Fas Raporu

Hazırlayan: 1 Yorum Paylaş:

 IŞIK VE GÖLGENİN ÜLKESİ EL-MAĞRİB//FAS (BATI)     

Bu rapor bursiyerlerimizden olan Esra Özenç tarafından hazırlanmıştır.                                     

Yaklaşık dört ay boyunca havasını soluduğum büyülü bir yaşam… Üniversitenin değişim programı vasıtasıyla ve Hazar Derneğinin desteğiyle Fas’tayım. Fas, farklı coğrafyalarda farklı isimlerle anılan bir ülkedir. Arapça da El-Mağrib (Batıdaki yer) olarak geçerken, Türkler Fas’ta yer alan Fes şehrinden hareketle buraya Fas der. Avrupalılar ise burayı Morocco olarak isimlendirir.

Burası, Atlas Okyanusu ve Sahra Çölünün rüzgârlarının birbirine karıştığı bir Akdeniz ülkesidir. Afrika’nın kuzeybatısında yer alır. Afrika Kıtasında yer almasına rağmen, Afrika Birliğine üye olmayan tek Afrika ülkesidir. Kuzeyinde bulunan İspanyayla arasını Cebel-i Tarık Boğazı ayırmıştır. Unutulmaz filmlere konu olan Kazablanka ve Sahra Çölü burada yer almaktadır.

Bir turizm şehri olan Rabat ülkenin başkentidir. Ülke nüfusunun çoğunu Araplar ve Berberiler oluşturmaktadır. Fransız sömürgesi etkisiyle resmi dilleri Arapça olmasına rağmen, devlet dairelerinde Fransızca kullanılmaktadır. Para birimi Türk lirasının iki katı olan Fas dirhemidir. Zaman burada Türkiye’den iki saat daha geride olduğundan saate baktığınızda Türkiye’deki zamanı da hesaplama ihtiyacı hissediyorsunuz.

Buraya vize almadan girebilmek mümkün… Gittiğim bir müzede gördüğüm ve insanların konuşmalarından gözlemlediğim kadarıyla, zaman geçmesine rağmen çoğu şey burada eskiden olduğu gibi yaşatılmaya devam ediyor. Örneğin; akşamları adeta kızıl bir şöleni andıran Marakeş şehri gündüzleri sakinken, güneşin kızıllığını hissettirmesiyle birlikte sokaklar dolup taşmaya başlıyor. Dışarı çıkmaya niyetlendiğinizde müthiş bir kalabalığın ve koşuşturmacanın içinde kendinizi buluveriyorsunuz. Bu şehir, akşamları nefes almaya başlıyor.

Fas geleneğini bütünüyle özetleyen yapısıyla, Marakeş her gezgine anlamlı fotoğraflar sunması açısından önemli bir şehir. Bir yanda yılan oynatıcılar diğer yanda omuzlarında maymunlarla dolaşanlar, geleneksel kıyafetleriyle fotoğraf çektirmek için gezinen amcalar, ellerimize desenli kına yapmak için bize seslenen teyzeler… Okuldaki arkadaşlardan, burada büyünün yaygın olduğunu ve kına yakarken büyü yapabilen kadınların olduğunu duyunca, insan ister istemez onları görünce yolunu değiştirmeden edemiyor.

Sorular →
1) Fas raporuna göre ülkenin başkenti hangi şehirdir?
2) Fas raporunda "IŞIK VE GÖLGENİN" ile "Özenç tarafından hazırlanmıştır." arasındaki bölümü, bu ifadeler de dahil olmak üzere kelimesi kelimesine aktarın.

Verilen Bilgiler →
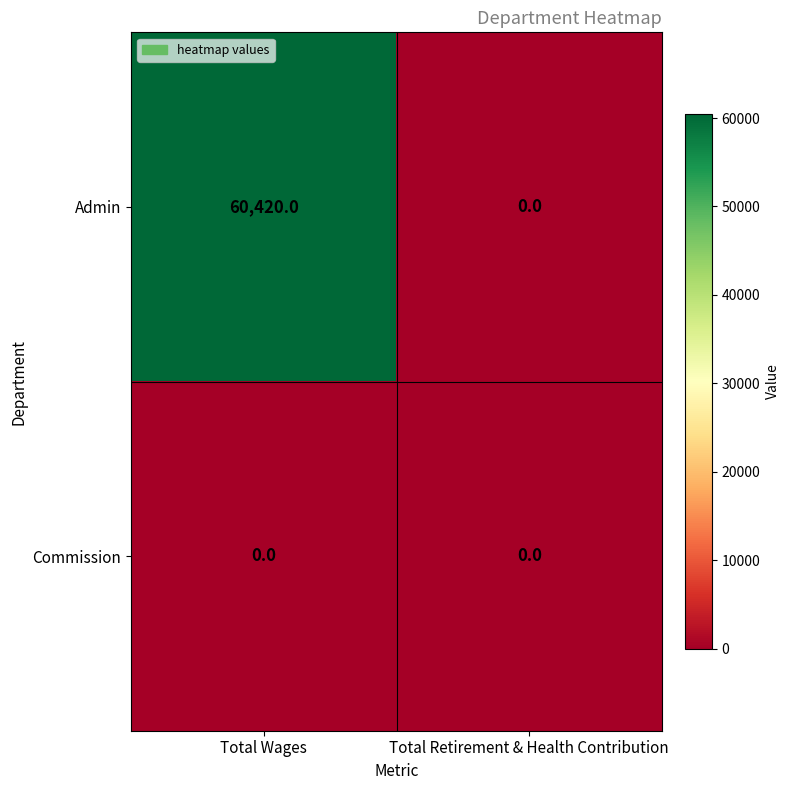

Is it true that Commission equals 0 at Total Wages?

True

Cevaplar →
1) Rabat.

2)
IŞIK VE GÖLGENİN ÜLKESİ EL-MAĞRİB//FAS (BATI)     

Bu rapor bursiyerlerimizden olan Esra Özenç tarafından hazırlanmıştır.